Evaluate Model on Test dataset (PPL)

Hi guys,

i am kinda new to hugginface and have a question regarding the PPL.
So what i have is, i fine-tuned a model and at the end of the traning i get the PPL
for the dev dataset by doing:

eval_results = trainer.evaluate()
print(f"Perplexity: {math.exp(eval_results['eval_loss']):.2f}")

However, in my DatasetsDict I have train, dev and test and also want to get the PPL
for the test set. Is there any simple way do get it done?

Best regards
Chris

Hey Chris, i’m a begginer as well but i think you could try using EvalPrediction. You pass your test_set and it’s labels and then you should get your loss at the specific set.

Hi @Felipehonorato ,

thanks for your response. I am not sure if i understood it correct.
In the doc you send it says it’s used to compute the metrics.
So if i get it right, it just returns an object of the class EvalPrediction.
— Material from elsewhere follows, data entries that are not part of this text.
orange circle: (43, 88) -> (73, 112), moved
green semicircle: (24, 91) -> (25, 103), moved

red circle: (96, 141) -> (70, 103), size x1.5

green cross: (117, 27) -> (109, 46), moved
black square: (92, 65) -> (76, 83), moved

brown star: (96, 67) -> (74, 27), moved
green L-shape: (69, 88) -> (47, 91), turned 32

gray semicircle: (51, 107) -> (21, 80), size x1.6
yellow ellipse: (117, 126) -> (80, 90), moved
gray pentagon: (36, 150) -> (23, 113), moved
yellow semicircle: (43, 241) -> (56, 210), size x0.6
However, what i would like to have is the loss itself.
I found i could use trainer.predict(test_dataset) but it always gives me and error:

untimeError: CUDA out of memory. Tried to allocate

So i don’t really get why trainer.evaluate() works but predict does not. Any ideas?

Also it would be useful if anyone could send me link where the difference between
trainer.predict() and trainer.prediction_loop() , .trainer.prediction_step() is explained in detail.

Did you try decreasing the batch size?